Deutsche has decided to retreat from equity sales and trading and is moving staff and technology to BNP Paribas for some parts of its equities operations. It is cutting 18,000 jobs.
Doubts have emerged over the execution of the plan, partly about whether clients in unaffected businesses jump ship anyway, leading to more slippage than planned down the league tables. This would depress profits, in turn scaring Deutsche’s credit backers and raising its cost of funding, which would depress profits more.
As for Commerzbank, it had already offloaded its equity markets and commodities business to a French peer, in this case Société Générale.
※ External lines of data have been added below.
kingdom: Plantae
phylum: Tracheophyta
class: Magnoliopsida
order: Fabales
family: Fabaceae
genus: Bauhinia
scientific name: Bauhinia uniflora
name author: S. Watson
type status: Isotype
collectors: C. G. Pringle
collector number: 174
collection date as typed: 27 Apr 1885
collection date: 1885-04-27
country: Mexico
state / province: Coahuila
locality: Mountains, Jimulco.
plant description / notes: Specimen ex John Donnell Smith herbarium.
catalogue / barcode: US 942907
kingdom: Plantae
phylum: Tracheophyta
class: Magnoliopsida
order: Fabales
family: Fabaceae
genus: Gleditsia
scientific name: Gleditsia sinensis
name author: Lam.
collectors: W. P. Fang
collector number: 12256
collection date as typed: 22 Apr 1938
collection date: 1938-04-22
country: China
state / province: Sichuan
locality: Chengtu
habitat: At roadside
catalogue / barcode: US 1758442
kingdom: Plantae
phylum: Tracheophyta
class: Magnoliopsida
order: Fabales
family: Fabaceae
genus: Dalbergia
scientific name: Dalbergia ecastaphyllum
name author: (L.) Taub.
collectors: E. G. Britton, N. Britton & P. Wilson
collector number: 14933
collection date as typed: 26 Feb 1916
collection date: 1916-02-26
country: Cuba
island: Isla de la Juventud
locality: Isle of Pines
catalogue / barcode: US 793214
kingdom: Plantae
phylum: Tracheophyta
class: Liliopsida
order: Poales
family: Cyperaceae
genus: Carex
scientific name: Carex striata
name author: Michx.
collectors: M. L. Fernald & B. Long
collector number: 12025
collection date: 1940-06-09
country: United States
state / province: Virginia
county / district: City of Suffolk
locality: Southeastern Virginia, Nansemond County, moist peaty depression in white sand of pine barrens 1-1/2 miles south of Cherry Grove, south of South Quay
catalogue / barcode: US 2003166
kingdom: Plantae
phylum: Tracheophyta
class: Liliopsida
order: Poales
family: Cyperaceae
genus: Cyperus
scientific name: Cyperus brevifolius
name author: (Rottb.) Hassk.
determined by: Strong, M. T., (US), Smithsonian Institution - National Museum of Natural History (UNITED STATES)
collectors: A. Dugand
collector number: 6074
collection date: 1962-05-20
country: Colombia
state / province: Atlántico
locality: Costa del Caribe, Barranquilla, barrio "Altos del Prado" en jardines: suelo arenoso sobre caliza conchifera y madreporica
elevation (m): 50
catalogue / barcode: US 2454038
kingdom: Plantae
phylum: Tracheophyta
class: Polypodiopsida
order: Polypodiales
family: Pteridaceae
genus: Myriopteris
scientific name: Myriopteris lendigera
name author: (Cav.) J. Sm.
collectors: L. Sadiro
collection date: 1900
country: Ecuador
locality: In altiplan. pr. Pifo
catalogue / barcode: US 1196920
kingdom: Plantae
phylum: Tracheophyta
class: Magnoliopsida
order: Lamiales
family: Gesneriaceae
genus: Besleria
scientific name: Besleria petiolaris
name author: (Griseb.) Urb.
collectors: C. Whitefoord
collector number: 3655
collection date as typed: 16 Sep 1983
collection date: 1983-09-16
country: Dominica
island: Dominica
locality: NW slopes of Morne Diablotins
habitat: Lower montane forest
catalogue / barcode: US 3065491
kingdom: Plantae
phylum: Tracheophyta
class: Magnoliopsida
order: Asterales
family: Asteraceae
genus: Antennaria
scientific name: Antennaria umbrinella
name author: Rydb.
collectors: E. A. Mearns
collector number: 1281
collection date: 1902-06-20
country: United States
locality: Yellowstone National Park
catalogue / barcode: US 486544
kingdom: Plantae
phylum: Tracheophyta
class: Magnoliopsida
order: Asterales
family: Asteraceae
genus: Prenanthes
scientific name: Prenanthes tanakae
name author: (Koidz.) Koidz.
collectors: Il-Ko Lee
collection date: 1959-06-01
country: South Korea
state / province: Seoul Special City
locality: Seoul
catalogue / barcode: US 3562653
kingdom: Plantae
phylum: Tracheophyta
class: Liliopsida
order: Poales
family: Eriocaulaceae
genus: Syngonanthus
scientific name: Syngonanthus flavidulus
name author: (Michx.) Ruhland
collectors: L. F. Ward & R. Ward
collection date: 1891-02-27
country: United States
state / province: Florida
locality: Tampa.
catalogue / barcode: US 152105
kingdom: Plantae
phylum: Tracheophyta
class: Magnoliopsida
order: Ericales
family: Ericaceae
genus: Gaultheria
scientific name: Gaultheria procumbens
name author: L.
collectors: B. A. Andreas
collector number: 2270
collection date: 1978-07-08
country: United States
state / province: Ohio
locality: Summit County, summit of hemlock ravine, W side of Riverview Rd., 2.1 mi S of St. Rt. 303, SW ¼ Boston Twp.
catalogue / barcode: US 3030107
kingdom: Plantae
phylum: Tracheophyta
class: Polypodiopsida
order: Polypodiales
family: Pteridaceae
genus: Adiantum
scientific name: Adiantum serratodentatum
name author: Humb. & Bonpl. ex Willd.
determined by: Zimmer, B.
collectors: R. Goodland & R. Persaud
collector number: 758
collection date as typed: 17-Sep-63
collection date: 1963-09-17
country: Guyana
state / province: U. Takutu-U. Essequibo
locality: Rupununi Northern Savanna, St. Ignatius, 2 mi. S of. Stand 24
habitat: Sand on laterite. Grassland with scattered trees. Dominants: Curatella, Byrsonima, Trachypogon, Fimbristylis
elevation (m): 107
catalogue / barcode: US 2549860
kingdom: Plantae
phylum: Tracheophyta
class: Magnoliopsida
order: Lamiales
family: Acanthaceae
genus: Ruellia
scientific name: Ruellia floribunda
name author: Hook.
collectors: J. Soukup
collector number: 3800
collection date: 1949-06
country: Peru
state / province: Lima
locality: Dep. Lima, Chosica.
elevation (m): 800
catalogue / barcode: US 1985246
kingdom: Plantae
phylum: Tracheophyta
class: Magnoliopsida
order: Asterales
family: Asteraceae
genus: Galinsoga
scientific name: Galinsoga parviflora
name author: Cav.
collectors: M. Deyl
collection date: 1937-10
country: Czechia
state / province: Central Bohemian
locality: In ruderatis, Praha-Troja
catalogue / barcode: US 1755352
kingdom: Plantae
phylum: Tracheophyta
Since the Deutsche talks fell through, rumours have swirled about a non-German bank merging with it.
Germany can no longer claim to be able to offer a full-scale investment bank on its own.
In this, a glimmer of hope shines through for proponents of the eurozone's gridlocked banking union, which it is hoped will propel M&A in the bloc if it ever gets off the ground.
In truth, that outcome is far from certain in light of political fragmentation across the EU. But if Germany recognises that its companies need other countries’ banks, and also fears that Deutsche could unravel messily before a European-wide deposit insurance scheme is in place, maybe its politicians will stop procrastinating when it comes to the banking union.